Latent-space metrics for Complex-Valued VAE out-of-distribution detection under radar clutter
Y. A. Rouzoumka, E. Terreaux, C. Morisseau, J. -P. Ovarlez, C. Ren
TL;DR
The problem addressed is robust radar out-of-distribution detection under clutter, tackled with complex-valued VAEs trained under the complex-valued ELBO $L_{CVAE} = L_{rec} + \beta D_{KL}$. The paper compares three detectors—reconstruction-based CVAE_MSE, an empirical latent KL score, and a Hermitian Mahalanobis score—against the classical ANMF-Tyler detector across synthetic Gaussian and compound-Gaussian clutter as well as CSIR real data. Key findings show CVAE_MSE leading in synthetic scenarios, while ANMF-FP dominates under compound clutter and Mahalanobis improves Doppler-0 robustness on real data; KLD is consistently brittle. The results provide practical guidelines for selecting reconstruction, latent-space, or classical detectors depending on clutter realism and the Doppler cell, highlighting the value of modeling complex latent structure for radar OOD detection.
Abstract
We investigate complex-valued Variational AutoEncoders (CVAE) for radar Out-Of-Distribution (OOD) detection in complex radar environments.
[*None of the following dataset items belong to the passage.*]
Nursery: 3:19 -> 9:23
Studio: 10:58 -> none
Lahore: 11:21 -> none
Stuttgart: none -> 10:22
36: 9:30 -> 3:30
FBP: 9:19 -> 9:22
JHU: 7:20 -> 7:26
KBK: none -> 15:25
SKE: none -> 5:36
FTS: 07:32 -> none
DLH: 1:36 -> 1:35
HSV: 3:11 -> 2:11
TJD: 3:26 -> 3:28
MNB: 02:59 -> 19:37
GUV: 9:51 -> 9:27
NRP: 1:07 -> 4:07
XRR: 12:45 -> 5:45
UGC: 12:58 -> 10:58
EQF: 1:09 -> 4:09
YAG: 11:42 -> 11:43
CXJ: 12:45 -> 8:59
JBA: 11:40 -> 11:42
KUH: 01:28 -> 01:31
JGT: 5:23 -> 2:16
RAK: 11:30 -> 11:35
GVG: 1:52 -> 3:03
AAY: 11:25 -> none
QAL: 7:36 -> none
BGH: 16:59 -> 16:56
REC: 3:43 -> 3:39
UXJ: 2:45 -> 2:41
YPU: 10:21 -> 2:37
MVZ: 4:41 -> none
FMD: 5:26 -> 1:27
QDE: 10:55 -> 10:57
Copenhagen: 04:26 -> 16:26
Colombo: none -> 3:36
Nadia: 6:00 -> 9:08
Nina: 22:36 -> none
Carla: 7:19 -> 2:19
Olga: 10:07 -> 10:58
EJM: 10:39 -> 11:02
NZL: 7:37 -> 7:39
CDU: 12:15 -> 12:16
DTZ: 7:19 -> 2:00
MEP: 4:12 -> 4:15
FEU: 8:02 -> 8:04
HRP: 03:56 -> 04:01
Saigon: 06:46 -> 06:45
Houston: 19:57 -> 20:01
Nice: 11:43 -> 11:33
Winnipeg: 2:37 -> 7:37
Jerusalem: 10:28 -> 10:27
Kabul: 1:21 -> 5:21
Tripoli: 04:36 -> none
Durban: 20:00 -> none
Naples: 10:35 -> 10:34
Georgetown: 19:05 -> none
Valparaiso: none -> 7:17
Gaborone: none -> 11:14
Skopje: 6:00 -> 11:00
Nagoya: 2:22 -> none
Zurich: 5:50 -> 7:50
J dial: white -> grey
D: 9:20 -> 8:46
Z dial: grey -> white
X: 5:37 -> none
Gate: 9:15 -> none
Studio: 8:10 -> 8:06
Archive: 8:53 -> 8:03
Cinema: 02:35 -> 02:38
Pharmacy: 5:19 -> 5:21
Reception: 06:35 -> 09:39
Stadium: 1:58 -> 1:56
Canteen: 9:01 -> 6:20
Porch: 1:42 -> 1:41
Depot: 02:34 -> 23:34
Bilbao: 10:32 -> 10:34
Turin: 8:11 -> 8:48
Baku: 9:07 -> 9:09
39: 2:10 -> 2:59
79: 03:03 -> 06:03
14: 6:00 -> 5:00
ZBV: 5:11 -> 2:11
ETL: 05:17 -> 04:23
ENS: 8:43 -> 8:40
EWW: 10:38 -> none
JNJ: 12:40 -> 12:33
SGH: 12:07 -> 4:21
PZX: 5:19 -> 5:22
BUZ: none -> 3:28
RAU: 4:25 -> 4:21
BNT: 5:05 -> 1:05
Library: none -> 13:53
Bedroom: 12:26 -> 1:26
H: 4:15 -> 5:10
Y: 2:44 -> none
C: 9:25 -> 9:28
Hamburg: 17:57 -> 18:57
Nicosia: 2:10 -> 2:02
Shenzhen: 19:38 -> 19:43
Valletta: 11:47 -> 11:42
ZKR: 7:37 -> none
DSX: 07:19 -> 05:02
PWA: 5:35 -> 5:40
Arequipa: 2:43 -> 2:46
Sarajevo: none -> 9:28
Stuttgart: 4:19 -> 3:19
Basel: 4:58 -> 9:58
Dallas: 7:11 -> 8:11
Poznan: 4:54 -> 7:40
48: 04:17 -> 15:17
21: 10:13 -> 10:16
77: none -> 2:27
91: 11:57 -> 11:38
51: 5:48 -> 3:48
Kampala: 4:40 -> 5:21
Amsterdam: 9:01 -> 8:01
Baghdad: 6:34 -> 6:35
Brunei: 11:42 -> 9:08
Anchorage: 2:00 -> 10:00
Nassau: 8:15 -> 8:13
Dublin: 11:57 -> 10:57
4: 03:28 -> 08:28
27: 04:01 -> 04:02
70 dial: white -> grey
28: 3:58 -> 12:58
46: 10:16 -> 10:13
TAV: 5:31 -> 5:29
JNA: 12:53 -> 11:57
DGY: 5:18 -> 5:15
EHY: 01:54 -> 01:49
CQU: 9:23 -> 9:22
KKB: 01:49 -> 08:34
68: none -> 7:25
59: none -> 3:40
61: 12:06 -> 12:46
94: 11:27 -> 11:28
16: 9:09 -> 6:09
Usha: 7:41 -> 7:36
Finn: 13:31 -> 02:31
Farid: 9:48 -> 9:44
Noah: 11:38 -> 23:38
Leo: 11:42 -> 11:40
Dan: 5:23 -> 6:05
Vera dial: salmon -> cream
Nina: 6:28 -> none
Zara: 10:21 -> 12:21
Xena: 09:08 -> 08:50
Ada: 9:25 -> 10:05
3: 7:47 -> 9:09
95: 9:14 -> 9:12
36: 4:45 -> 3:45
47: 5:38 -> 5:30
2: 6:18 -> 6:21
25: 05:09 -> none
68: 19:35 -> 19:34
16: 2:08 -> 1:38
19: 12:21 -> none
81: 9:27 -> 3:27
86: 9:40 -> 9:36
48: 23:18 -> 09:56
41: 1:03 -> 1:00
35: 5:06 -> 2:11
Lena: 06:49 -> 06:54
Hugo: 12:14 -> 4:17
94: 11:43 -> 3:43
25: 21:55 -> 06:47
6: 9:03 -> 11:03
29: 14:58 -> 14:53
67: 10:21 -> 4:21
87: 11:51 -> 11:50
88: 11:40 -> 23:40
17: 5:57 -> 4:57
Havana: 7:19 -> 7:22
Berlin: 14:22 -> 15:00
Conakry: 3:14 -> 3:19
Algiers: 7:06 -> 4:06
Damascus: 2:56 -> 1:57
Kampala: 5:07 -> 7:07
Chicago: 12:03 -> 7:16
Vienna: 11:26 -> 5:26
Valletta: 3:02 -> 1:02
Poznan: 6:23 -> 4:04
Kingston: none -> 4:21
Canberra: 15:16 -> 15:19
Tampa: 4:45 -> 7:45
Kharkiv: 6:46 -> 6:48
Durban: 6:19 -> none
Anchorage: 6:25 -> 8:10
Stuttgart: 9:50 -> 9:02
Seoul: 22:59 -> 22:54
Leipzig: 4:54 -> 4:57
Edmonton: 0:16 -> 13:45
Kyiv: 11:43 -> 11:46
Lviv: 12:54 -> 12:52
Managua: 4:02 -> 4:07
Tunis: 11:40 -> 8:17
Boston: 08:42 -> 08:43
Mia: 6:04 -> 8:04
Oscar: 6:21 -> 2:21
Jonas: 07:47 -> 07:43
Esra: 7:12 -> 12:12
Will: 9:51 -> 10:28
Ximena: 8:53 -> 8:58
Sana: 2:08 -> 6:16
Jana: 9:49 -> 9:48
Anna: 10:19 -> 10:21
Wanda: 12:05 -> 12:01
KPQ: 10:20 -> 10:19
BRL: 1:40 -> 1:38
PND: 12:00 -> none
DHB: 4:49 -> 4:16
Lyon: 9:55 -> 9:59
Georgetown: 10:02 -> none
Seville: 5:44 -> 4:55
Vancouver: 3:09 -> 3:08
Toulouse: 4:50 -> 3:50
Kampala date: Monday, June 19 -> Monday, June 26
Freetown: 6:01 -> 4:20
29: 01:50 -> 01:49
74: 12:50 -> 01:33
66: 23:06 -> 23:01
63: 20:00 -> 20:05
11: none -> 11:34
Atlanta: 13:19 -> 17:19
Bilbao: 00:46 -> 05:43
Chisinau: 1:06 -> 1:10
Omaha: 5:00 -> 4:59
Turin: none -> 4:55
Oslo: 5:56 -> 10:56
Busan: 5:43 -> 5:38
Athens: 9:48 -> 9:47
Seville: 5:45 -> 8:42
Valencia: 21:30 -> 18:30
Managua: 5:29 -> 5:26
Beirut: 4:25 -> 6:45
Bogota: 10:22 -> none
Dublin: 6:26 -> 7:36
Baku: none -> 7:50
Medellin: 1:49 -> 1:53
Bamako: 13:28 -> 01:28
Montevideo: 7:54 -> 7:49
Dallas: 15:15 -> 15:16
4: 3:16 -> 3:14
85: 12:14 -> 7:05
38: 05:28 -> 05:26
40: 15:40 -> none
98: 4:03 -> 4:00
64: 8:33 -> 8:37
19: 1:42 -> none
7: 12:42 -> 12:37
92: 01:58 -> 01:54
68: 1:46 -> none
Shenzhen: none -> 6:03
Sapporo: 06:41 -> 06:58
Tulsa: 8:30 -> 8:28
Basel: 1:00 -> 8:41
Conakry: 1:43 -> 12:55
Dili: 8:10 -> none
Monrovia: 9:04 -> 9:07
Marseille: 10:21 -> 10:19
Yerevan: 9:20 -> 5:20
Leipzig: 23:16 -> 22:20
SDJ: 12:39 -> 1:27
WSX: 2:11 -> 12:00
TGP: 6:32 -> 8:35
We proposed several detection metrics: the reconstruction error of CVAE (CVAE-MSE), the latent-based scores (Mahalanobis, Kullback-Leibler divergence (KLD)), and compared their performance against the classical ANMF-Tyler detector (ANMF-FP). The performance of all these detectors is analyzed on synthetic and experimental radar data, showing the advantages and the weaknesses of each detector.